23.3.05

Dez razões para escrever

"Como escrever não é uma atividade normativa nem científica, não posso dizer por que nem para que se escreve. Posso apenas enumerar as razões pelas quais imagino escrever:
1. por necessidade de prazer que, como se sabe, não deixa de ter alguma relação com o encantamento erótico;
2. porque a escrita descentra a fala, o indivíduo, a pessoa, realiza um trabalho cuja origem é indiscernível;
3. para pôr em prática um 'dom', satisfazer uma atividade instintiva, marcar uma diferença;
4. para ser reconhecido, gratificado, amado, contestado, constatado;
5. para cumprir tarefas ideológicas ou contra-ideológicas;
6. para obedecer às injunções de uma tipologia secreta, de uma distribuição guerreira, de uma avaliação permanente;
7. para satisfazer amigos, irritar inimigos;
8. para contribuir para fissurar o sistema simbólico de nossa sociedade;
9. para produzir sentidos novos, ou seja, forças novas, apoderar-me das coisas de um modo novo, abalar e modificar a subjugação dos sentidos;
10. finalmente, como resultado de uma multiplicidade e da contradição deliberadas dessas razões, para burlar a idéia, o ídolo, o fetiche da Deterninação Única, da Causa (causalidade e 'boa causa') e credenciar assim o valor superior de uma atividade pluralista, sem causalidade, finalidade nem generalidade, como o é o próprio texto."
Roland Barthes, em Inéditos - Teoria, p.101-102.

***

Graciliano Ramos - citado como modelo por quase todos os escritores entrevistados na coluna "Arquivo pessoal" do Estado de S. Paulo - dizia que, quando não houver desigualdade no mundo, não haverá mais lugar para a literatura.

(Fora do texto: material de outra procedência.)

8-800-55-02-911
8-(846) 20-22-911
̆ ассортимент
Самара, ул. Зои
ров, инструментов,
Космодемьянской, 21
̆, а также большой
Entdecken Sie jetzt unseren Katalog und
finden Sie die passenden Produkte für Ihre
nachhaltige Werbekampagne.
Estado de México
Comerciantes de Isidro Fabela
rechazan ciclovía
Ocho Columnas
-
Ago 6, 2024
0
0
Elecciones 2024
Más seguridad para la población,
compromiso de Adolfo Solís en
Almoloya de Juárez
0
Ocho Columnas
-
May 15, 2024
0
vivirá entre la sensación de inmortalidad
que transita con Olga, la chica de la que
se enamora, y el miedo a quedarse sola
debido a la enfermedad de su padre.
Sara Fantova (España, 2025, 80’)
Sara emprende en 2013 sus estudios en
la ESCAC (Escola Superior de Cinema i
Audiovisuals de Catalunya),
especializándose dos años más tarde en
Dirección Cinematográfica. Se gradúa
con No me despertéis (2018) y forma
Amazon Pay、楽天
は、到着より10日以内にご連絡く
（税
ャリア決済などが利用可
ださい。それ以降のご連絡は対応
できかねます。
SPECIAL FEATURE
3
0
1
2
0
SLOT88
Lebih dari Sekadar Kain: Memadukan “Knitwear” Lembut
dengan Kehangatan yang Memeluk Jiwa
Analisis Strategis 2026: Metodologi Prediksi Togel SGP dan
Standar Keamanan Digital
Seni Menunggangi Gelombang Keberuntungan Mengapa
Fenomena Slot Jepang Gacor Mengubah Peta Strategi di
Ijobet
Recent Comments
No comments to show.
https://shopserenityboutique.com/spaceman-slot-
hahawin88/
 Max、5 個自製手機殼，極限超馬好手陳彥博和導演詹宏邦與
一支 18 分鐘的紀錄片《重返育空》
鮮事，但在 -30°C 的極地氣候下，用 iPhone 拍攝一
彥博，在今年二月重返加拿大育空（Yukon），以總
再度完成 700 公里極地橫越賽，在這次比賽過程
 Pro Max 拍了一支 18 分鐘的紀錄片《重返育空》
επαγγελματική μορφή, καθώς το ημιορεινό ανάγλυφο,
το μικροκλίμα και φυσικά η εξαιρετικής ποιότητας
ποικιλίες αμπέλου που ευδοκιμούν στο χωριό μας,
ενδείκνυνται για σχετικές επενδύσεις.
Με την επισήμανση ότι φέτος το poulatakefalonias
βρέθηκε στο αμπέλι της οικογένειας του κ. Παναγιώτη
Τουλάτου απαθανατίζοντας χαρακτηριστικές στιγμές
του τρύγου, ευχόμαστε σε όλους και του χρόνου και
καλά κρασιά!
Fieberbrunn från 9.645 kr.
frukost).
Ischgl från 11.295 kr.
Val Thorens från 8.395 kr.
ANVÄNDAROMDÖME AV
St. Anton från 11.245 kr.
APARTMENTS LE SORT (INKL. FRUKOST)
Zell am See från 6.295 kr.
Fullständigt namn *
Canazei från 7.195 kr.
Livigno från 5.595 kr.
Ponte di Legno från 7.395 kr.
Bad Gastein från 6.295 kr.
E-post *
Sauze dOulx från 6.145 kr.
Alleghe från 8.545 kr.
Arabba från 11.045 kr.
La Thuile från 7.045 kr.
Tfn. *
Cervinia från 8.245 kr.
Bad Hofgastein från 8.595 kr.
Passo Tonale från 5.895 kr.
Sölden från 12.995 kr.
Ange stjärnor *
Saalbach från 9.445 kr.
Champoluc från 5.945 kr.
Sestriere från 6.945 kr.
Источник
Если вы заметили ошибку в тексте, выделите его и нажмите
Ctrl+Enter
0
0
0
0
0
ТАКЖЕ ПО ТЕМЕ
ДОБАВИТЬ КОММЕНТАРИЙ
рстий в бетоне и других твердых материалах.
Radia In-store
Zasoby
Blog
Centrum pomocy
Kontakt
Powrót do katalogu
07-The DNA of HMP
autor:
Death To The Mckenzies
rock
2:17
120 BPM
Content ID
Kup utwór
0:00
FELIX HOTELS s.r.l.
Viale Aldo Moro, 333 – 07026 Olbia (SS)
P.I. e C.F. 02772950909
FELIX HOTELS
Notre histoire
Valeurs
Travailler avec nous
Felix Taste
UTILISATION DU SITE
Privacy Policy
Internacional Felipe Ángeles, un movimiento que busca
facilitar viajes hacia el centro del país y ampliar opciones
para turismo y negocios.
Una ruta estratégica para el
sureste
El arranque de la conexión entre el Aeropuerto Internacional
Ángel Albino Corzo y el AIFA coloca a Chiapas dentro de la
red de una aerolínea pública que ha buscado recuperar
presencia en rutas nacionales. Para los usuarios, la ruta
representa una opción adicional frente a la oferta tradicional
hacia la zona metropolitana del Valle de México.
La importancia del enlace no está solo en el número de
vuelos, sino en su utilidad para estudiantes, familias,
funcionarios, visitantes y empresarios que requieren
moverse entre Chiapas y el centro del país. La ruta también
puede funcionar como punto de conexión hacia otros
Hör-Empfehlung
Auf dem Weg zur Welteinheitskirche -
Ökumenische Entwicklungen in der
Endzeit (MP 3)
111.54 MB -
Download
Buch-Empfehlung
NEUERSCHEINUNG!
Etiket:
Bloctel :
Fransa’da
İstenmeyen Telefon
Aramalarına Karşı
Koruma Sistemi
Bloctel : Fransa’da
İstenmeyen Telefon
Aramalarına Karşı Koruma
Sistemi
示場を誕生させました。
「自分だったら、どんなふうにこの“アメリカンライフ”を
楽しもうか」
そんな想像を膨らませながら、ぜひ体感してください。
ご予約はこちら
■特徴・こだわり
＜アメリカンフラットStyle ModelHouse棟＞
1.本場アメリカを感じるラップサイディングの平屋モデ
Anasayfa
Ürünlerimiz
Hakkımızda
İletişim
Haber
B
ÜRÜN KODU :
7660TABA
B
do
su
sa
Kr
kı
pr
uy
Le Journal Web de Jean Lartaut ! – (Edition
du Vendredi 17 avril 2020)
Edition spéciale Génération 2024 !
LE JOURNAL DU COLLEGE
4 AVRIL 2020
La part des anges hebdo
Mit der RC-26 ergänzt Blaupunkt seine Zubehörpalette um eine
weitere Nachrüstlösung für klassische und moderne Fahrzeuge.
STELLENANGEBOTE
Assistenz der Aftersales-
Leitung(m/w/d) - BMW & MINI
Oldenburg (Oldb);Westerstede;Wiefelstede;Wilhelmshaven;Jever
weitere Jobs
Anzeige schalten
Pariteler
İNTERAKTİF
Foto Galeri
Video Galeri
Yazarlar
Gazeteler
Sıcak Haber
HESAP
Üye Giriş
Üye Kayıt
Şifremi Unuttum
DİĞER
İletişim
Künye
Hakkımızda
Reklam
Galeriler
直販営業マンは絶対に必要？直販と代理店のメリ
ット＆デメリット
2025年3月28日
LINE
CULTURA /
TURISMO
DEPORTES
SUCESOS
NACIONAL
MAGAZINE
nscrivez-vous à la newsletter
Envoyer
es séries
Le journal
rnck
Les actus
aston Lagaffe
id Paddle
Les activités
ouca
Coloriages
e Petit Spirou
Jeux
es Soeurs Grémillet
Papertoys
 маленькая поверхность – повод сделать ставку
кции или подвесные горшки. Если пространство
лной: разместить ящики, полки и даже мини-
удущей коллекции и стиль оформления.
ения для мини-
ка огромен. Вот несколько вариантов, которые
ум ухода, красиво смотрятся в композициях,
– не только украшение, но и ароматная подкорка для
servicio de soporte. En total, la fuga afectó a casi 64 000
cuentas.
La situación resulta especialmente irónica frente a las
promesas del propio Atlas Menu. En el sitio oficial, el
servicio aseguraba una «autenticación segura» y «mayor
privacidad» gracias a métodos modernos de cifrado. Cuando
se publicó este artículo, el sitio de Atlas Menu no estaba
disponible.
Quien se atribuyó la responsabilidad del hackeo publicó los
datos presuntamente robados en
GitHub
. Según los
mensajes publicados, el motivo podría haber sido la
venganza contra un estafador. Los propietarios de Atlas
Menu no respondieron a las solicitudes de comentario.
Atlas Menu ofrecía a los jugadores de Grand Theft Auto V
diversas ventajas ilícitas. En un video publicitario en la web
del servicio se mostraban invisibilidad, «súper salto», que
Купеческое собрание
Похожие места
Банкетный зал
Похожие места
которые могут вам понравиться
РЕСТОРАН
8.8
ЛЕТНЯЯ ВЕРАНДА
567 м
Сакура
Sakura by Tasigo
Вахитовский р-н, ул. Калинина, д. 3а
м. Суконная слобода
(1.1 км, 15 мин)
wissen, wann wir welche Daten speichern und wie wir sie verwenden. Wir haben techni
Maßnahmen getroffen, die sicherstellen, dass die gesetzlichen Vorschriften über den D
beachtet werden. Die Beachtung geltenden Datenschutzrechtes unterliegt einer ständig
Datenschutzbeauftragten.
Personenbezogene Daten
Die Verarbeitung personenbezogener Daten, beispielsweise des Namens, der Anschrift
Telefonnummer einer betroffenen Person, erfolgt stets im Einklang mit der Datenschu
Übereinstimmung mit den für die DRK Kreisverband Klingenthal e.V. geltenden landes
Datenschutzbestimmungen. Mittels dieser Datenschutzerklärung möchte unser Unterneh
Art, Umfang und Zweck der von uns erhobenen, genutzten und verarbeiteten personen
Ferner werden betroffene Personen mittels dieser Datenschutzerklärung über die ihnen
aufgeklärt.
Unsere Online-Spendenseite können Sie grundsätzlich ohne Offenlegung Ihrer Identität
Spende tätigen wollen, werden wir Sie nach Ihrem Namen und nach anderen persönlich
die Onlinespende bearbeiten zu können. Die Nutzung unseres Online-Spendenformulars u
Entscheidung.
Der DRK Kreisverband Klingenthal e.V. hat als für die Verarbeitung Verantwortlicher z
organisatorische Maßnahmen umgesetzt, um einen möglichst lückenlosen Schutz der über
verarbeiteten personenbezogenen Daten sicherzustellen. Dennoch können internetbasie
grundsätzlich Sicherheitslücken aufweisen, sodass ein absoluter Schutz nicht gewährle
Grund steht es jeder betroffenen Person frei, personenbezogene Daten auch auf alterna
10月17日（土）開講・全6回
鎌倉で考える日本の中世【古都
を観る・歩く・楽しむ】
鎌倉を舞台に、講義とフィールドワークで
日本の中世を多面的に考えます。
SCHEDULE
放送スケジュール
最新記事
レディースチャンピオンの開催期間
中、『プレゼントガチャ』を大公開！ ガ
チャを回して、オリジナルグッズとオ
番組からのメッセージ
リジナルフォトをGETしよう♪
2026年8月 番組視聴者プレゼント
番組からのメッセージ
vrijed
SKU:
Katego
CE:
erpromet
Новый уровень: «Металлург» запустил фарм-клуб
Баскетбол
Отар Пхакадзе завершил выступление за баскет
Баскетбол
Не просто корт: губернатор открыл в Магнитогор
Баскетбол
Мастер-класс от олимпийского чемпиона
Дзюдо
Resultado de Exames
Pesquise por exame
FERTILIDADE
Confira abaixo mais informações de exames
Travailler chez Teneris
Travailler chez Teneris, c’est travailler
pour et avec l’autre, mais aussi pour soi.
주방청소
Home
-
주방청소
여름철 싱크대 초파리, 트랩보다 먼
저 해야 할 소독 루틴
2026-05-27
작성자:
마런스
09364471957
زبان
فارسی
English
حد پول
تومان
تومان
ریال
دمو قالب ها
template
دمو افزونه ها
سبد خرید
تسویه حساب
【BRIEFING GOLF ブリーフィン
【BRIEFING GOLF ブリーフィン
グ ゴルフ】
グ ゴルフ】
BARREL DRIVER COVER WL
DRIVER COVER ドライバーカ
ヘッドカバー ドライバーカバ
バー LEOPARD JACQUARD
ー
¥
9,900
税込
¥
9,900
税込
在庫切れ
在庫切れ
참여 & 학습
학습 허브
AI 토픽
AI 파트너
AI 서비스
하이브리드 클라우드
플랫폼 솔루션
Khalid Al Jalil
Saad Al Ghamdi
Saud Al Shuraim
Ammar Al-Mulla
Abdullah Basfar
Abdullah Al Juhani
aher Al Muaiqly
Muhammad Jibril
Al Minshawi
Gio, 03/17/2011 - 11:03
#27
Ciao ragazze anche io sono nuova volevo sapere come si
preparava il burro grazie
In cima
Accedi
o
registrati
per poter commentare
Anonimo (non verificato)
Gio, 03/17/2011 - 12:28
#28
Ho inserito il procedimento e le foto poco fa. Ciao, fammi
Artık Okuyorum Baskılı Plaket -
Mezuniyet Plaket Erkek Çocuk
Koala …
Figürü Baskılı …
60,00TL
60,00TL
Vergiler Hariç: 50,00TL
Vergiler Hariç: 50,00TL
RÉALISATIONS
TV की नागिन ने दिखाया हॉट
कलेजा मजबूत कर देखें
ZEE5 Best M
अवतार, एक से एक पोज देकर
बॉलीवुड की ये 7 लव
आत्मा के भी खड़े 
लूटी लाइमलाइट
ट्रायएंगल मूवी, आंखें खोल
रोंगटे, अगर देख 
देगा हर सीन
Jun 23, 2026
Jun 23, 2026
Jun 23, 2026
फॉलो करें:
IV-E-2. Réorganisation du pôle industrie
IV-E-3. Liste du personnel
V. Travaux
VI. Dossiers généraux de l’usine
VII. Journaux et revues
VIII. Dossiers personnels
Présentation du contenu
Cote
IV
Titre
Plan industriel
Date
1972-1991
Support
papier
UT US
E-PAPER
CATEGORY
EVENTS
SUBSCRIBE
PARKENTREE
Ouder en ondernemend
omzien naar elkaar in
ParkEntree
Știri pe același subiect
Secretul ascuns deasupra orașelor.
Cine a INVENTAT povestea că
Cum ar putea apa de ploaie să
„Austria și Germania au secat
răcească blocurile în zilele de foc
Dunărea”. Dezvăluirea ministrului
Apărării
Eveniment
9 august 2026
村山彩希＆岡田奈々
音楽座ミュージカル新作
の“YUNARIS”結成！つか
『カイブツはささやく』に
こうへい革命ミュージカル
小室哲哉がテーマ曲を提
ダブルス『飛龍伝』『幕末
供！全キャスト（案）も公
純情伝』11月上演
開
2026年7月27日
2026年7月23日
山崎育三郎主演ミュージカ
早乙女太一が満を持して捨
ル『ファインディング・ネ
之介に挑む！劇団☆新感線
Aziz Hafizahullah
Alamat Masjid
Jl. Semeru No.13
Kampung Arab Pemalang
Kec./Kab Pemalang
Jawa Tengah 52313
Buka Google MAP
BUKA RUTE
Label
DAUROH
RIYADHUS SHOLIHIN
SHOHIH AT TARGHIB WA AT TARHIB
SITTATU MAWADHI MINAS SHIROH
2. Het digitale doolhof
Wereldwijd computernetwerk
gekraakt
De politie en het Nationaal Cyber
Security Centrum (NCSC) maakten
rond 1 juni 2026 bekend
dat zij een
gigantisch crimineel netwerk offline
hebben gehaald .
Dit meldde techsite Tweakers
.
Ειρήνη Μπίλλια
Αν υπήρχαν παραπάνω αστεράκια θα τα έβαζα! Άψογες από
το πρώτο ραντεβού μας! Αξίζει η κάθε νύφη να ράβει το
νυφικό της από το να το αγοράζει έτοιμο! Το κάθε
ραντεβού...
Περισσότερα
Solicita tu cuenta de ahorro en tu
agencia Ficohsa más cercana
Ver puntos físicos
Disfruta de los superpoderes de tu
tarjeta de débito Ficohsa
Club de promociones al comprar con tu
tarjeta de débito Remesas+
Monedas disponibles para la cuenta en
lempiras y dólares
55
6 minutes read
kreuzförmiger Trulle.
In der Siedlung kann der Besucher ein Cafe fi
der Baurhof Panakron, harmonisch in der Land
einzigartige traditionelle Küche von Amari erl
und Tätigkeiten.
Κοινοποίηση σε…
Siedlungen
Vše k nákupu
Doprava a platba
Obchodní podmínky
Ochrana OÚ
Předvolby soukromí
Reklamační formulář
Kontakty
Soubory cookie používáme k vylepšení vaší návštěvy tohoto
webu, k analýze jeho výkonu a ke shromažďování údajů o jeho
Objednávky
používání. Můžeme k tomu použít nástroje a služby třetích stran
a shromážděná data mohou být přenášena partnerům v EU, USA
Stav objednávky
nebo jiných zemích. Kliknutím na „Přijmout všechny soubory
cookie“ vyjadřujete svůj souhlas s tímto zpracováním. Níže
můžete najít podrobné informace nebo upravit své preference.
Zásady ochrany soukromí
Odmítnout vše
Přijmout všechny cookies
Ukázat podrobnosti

Pode haver muitas razões para escrever - ser reconhecido e ganhar dinheiro ou se sentir como ser histórico e eterno - mas, como substrato de tudo isso, existe uma ausência de sentido que só pode ser designada como o desejo incontornável de se expressar, de dar voz à forças recônditas que habitam o eu que nem nós mesmos sabemos quem é.